Spc. Avery Represents 16th CAB in Combatives Tournament
April 17, 2012
JOINT BASE LEWIS-MCCHORD, Wash. -- Combatants from across Joint Base Lewis-McChord gathered at the Soldier's Field House to compete in the 3rd annual Modern Army Combatives Program tournament on April 11-13.
The three-day event showcased Soldiers from various units from Special Forces to 16th Combat Aviation Brigade. The Soldiers were divided into eight weight categories ranging from bantamweight to heavyweight.
Representing 16th CAB in the finals for the middleweight division was Spc. Christopher Avery, 46th Aviation Support Battalion avionic and survivability equipment repair specialist. The tournament was a first for Avery, who has previous experience in boxing and is combatives level 2 certified.

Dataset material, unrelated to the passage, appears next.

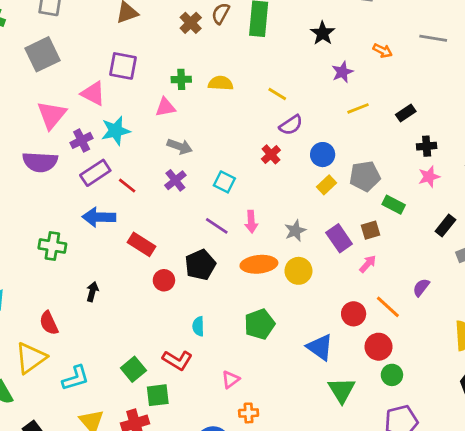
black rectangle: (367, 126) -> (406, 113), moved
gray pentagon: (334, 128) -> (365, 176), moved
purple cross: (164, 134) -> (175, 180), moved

Avery trained with teammates combining wrestling, boxing and weight training techniques into their regimen. Every morning and afternoon was spent at the gym doing push-ups, sprawls, and grappling to hone combatives skills and pass on knowledge to teammates.
"All of us were fighters, grapplers and strikers so we just got together, fought each other, put our experiences together and trained each other," said Avery.
"He definitely had a lot of strength and was a strong boxer, so training with him was an eye-opener on what to expect for the tournament," said teammate Joshua Wren, D troop, 4-6 Air Reconnaissance Squadron aircraft pneudraulics repair specialist. "The thing that I noticed about him most was that he was always happy and enthusiastic to be training."
Avery advanced his way up to the finals after a two-day trial through preliminaries and semi-finals.
"They tried to explain (the tournament) to me, you know, break it down, but I didn't think it was going to be like this. It was pretty fun and definitely exceeded my expectations," said Avery. "I gained a lot from the experience of training with Avery and fighting in the tournament. I also got to see a lot of different skills and techniques from wrestling and Taekwondo and other martial arts," said Wren, a two year Brazilian Jujitsu student.
Avery's final adversary, Spc. Terry Smith, 2-23 Infantry Regiment, 4-2 Stryker Brigade Combat Team, was the last obstacle in a caged bout that filled the Soldier's Field House with hollers, yells and cheers. Martial prowess was finally proven in the grand finale between the proverbial striker and grappler.
Opponents tested each other for weaknesses with a few jabs here and some strategically placed cross-to-hook combos there as the match opened.
"This was definitely my most difficult fight. I'm most confident in my striking game, but I think to improve, I need more experience in grappling," said Avery. "When he had my back I wasn't fast enough to defend myself, so I need to improve in strength and speed."
Fists flew, bodies collided and sweat poured in a three ring match that eventually led to the end of a month-long journey of training and hard work. Avery's fight up the ladder to the cruiserweight championship inevitably lead him to take home the runner-up title in the middleweight division.
Avery will be representing JBLM and 16th CAB in the All-Army Combatives Championships at Fort Benning, Georgia, July 23-27. Avery's wish for more experience in grappling may come sooner than he thought; and coincidentally enough, it will be at the home of MACP.